PROBLEMS AND TASKS ▸
1) In the K-Bar knife thread, what did Captjim_NM buy the smaller knife for?
2) Write the next part of the K-Bar knife thread, starting after its final post.

# two K-bar knives



## Captjim_NM (Oct 31, 2020)

Here is a photo of my K-Bar knives. The top one I have had since the 1980's, the smaller one I bought for hunting up in the mountains where every ounce of weight counts.


----------



## Kauboy (May 12, 2014)

You have both, so you're able to answer my question...

I've read that the original K-Bar was made with of leather stacked wafers for the handle in order to improve grip when wet. Makes sense, leather does swell and get a bit more grippy when wet.
Does the newer model, using what I believe is "kraton" as a handle material, also offer the same improvement to grip when wet, or does it fare worse than leather?


----------



## Captjim_NM (Oct 31, 2020)

I would say it is equal to the leather. I have several Buck knives with the micarta handles and I don't use them because the handle is just too slick, think it would be even worst with blood on it.


----------



## Grinch (Jan 3, 2016)

I've always had a special place in my heart for Ka-Bar and Case with the stacked leather handles.


----------



## rice paddy daddy (Jul 17, 2012)

I carried one in Nam, I left it behind with a friend when I came home.
I bought another one in a fit of nostalgia about 20 years ago.

DATA TO EXAMINE ▸

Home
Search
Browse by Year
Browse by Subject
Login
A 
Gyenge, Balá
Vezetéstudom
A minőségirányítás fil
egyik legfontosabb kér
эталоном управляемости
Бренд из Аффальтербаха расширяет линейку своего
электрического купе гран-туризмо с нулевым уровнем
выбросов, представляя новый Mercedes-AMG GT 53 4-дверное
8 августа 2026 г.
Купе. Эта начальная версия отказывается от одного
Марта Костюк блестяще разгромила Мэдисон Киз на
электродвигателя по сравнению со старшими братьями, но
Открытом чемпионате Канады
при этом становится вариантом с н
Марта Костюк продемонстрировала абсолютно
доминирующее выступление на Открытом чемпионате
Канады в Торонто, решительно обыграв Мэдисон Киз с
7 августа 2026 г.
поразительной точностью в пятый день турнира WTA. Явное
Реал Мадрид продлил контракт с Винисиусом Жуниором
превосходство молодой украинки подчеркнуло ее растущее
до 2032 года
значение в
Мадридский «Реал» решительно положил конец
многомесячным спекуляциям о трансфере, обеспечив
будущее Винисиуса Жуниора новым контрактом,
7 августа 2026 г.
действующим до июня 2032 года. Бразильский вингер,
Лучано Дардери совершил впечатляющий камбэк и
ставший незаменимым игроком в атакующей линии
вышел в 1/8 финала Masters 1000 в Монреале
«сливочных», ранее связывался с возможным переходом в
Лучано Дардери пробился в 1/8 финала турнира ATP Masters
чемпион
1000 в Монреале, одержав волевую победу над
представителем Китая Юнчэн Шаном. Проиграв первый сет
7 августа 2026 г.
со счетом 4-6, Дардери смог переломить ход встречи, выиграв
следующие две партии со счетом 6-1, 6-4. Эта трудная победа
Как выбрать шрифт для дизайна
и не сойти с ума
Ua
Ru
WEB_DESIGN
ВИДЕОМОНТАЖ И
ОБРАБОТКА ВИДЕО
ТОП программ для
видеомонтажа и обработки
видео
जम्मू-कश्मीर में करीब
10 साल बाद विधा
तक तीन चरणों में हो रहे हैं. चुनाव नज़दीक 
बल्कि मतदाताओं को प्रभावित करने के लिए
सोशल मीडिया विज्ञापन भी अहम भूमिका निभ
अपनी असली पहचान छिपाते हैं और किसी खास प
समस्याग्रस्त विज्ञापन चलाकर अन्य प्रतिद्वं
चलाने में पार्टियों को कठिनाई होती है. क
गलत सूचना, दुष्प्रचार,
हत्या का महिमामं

---

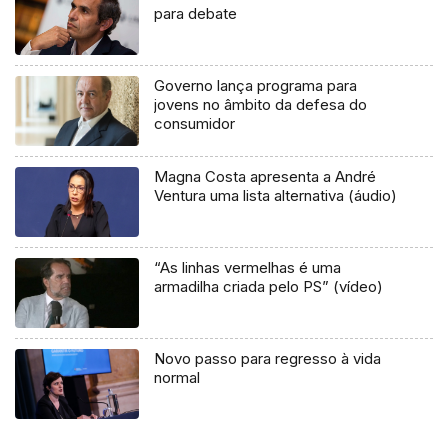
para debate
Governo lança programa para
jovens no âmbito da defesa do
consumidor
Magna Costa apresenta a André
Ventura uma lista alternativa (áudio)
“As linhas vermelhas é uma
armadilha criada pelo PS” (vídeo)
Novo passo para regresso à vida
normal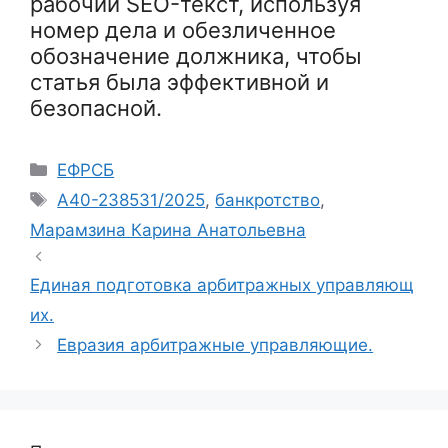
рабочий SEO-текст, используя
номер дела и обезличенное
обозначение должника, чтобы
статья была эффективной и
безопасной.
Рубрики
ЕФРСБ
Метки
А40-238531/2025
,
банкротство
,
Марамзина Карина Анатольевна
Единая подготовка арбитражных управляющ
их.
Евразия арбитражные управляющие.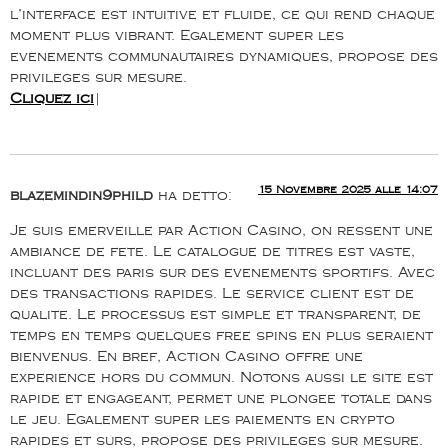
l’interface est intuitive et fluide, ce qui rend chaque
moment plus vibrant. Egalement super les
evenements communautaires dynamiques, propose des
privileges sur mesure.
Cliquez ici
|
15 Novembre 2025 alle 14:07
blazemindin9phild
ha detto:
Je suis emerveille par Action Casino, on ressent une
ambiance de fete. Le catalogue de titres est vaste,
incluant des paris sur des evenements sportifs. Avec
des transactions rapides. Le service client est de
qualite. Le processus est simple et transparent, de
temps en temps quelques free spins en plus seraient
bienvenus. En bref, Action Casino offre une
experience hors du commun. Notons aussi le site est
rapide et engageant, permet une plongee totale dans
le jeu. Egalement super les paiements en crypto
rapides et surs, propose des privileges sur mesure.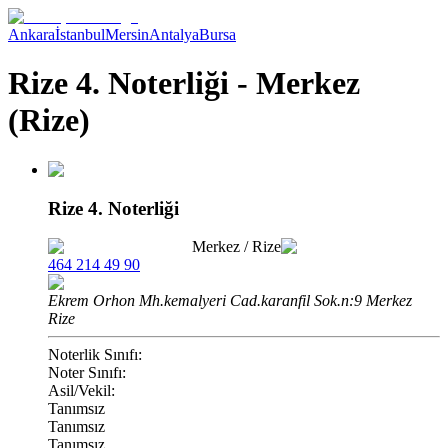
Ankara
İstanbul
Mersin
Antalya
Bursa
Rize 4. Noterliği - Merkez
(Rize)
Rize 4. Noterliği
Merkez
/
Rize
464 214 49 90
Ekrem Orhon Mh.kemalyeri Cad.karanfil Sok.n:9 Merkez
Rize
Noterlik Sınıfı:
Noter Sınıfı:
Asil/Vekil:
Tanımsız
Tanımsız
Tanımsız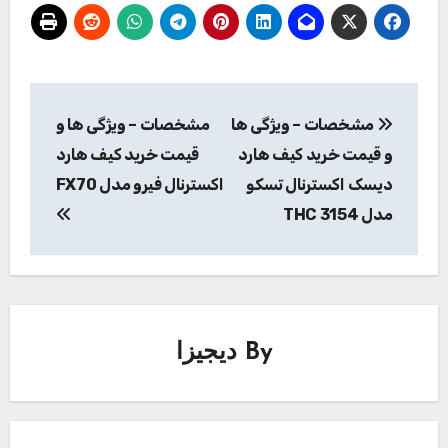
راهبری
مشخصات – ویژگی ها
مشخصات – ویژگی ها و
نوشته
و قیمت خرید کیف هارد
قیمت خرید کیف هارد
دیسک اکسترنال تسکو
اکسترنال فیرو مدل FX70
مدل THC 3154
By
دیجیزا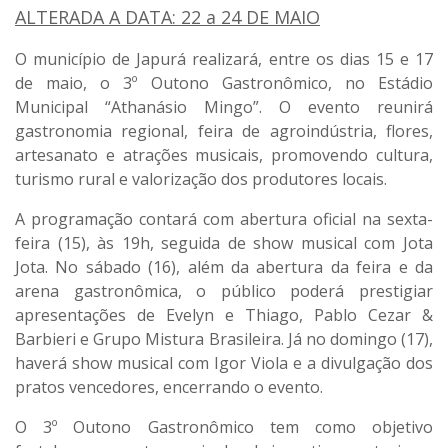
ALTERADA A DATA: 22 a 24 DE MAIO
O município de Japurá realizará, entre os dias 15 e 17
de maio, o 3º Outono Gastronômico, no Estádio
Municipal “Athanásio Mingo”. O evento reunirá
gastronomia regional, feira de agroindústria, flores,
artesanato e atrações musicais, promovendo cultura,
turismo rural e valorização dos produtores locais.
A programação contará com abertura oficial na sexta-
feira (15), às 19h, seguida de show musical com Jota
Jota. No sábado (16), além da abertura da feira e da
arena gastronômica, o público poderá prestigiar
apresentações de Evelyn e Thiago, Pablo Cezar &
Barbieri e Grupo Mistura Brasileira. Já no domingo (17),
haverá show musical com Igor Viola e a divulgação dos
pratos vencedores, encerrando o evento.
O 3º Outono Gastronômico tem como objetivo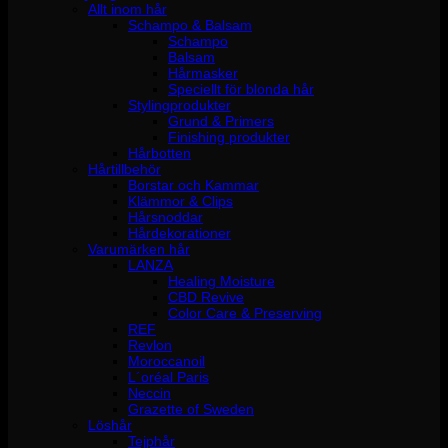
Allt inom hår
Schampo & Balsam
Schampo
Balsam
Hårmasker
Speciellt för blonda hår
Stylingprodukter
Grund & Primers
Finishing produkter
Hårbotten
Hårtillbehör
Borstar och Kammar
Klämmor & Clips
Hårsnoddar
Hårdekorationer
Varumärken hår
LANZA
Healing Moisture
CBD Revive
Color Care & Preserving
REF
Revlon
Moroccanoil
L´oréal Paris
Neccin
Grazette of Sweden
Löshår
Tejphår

ANSWERS TO EACH TASK ▸
1) For hunting up in the mountains, where every ounce of weight counts.

2)
I also have a WWII issue one that came with a fiberglass scabbard marked USN and MkII. This is the "real deal".

A couple months ago I bought one of the smaller ones at my Ace Hardware, I had never seen one before. It came with a "tactical" sheath, which is neat because the knife locks in with no need for a snap strap. And draws very easily.
I like this one because the full size one is awkward getting in and out of my truck, but the Junior is no problem.

I always wear a fixed blade everywhere except work. There is no Florida law regulating size, I could wear a machete if i desired. I like to keep the blade length 5" or less for convenience.
This is a back up weapon to the handgun in my pocket, if need be.


----------



## LetsGo (Feb 16, 2021)

There are a few FL knife laws, but pretty good overall.


----------



## Captjim_NM (Oct 31, 2020)

Interesting presentation on state knife laws.


----------



## LetsGo (Feb 16, 2021)

Captjim_NM said:


> Interesting presentation on state knife laws.


It's an app called LegalBlade Knife Rights. It is inexpensive, stays updated, and very informative. Before I got it, I had no idea of all the knife rules out there. Lot of information on that app.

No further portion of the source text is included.